Add latency measurement service to VC (#4024)

## Issue Addressed

NA

## Proposed Changes

Adds a service which periodically polls (11s into each mainnet slot) the `node/version` endpoint on each BN and roughly measures the round-trip latency. The latency is exposed as a `DEBG` log and a Prometheus metric.

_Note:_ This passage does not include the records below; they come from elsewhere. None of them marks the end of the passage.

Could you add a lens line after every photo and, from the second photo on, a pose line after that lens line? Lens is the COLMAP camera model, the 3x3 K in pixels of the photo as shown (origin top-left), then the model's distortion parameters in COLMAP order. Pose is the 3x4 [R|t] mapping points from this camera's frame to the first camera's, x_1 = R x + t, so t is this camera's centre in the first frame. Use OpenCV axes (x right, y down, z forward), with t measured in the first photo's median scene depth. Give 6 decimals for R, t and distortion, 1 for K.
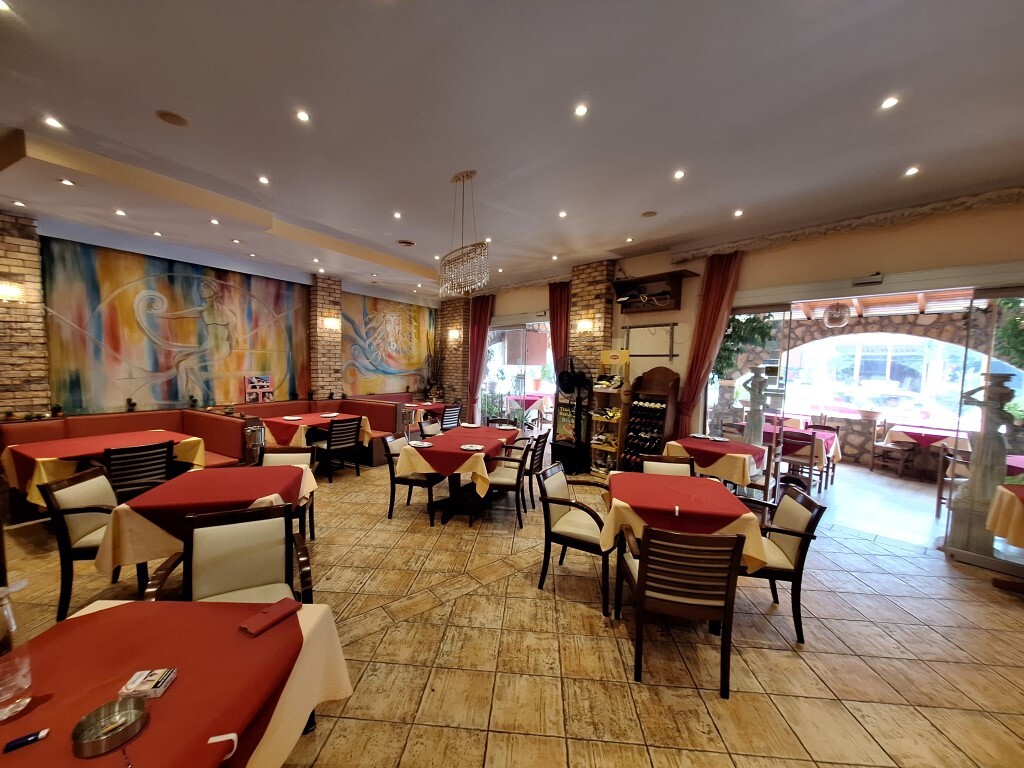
lens RADIAL K [[406.6, 0, 505.9], [0, 406.6, 392.0], [0, 0, 1]] dist [0.000486, -0.000057]
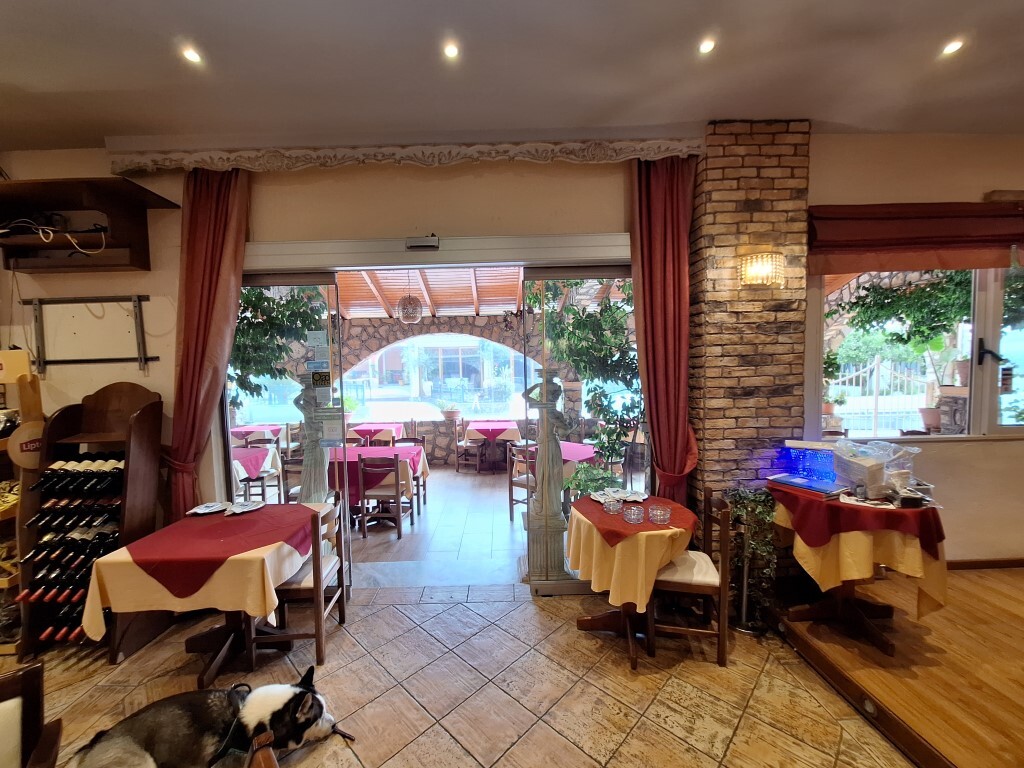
lens RADIAL K [[406.6, 0, 505.9], [0, 406.6, 392.0], [0, 0, 1]] dist [0.000486, -0.000057]
pose [[0.648986, -0.084382, 0.756106, 0.299869], [0.097630, 0.994850, 0.027228, -0.017713], [-0.754510, 0.056148, 0.653882, 0.312189]]
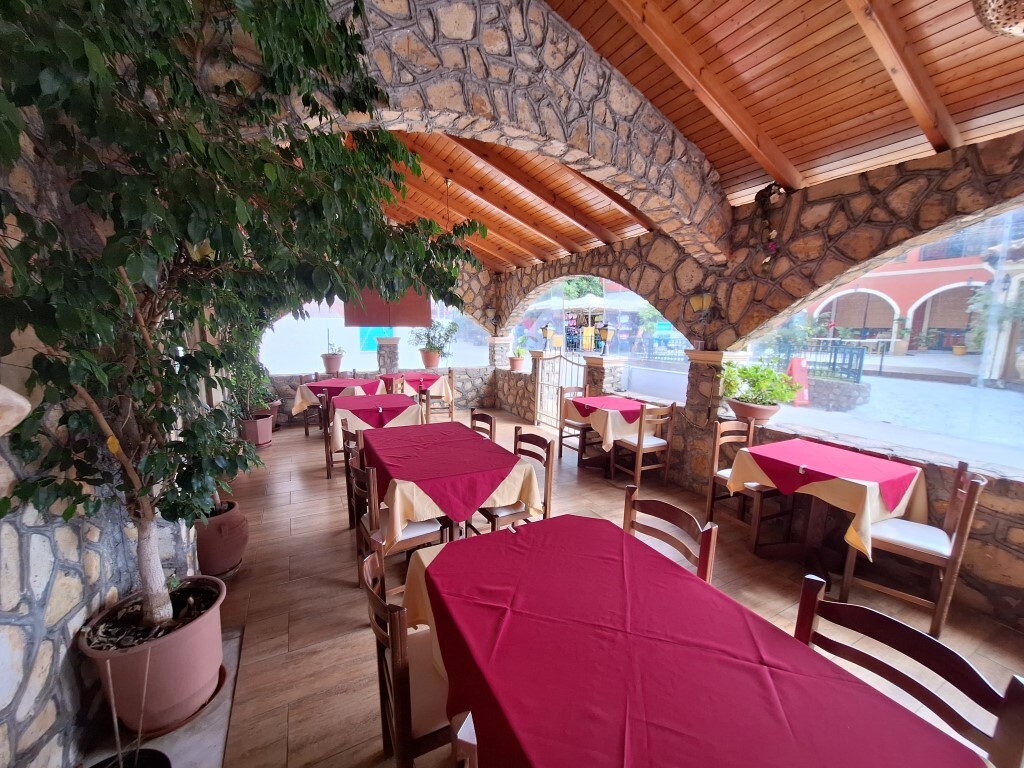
lens RADIAL K [[406.6, 0, 505.9], [0, 406.6, 392.0], [0, 0, 1]] dist [0.000486, -0.000057]
pose [[0.973352, 0.017576, -0.228644, 0.717149], [-0.000765, 0.997302, 0.073407, -0.028409], [0.229317, -0.071276, 0.970739, 0.883198]]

The `--latency-measurement-service` has been added to the VC, with the following options:

- `--latency-measurement-service true`: enable the service (default).
    - `--latency-measurement-service`: (without a value) has the same effect.
- `--latency-measurement-service false`: disable the service.

## Additional Info

Whilst looking at our staking setup, I think the BN+VC latency is contributing to late blocks. Now that we have to wait for the builders to respond it's nice to try and do everything we can to reduce that latency. Having visibility is the first step.
This commit is contained in:
Paul Hauner
2023-03-05 23:43:29 +00:00
parent cac3a66be4
commit 6e15533b54
7 changed files with 165 additions and 1 deletions

View File

@@ -0,0 +1,58 @@
use crate::{http_metrics::metrics, BeaconNodeFallback};
use environment::RuntimeContext;
use slog::debug;
use slot_clock::SlotClock;
use std::sync::Arc;
use tokio::time::sleep;
use types::EthSpec;
/// The latency service will run 11/12ths of the way through the slot.
pub const SLOT_DELAY_MULTIPLIER: u32 = 11;
pub const SLOT_DELAY_DENOMINATOR: u32 = 12;
/// Starts a service that periodically checks the latency between the VC and the
/// candidate BNs.
pub fn start_latency_service<T: SlotClock + 'static, E: EthSpec>(
context: RuntimeContext<E>,
slot_clock: T,
beacon_nodes: Arc<BeaconNodeFallback<T, E>>,
) {
let log = context.log().clone();
let future = async move {
loop {
let sleep_time = slot_clock
.duration_to_next_slot()
.map(|next_slot| {
// This is 11/12ths through the next slot. On mainnet this
// will happen in the 11th second of each slot, one second
// before the next slot.
next_slot + (next_slot / SLOT_DELAY_DENOMINATOR) * SLOT_DELAY_MULTIPLIER
})
// If we can't read the slot clock, just wait one slot. Running
// the measurement at a non-exact time is not a big issue.
.unwrap_or_else(|| slot_clock.slot_duration());
// Sleep until it's time to perform the measurement.
sleep(sleep_time).await;
for measurement in beacon_nodes.measure_latency().await {
if let Some(latency) = measurement.latency {
debug!(
log,
"Measured BN latency";
"node" => &measurement.beacon_node_id,
"latency" => latency.as_millis(),
);
metrics::observe_timer_vec(
&metrics::VC_BEACON_NODE_LATENCY,
&[&measurement.beacon_node_id],
latency,
)
}
}
}
};
context.executor.spawn(future, "latency");
}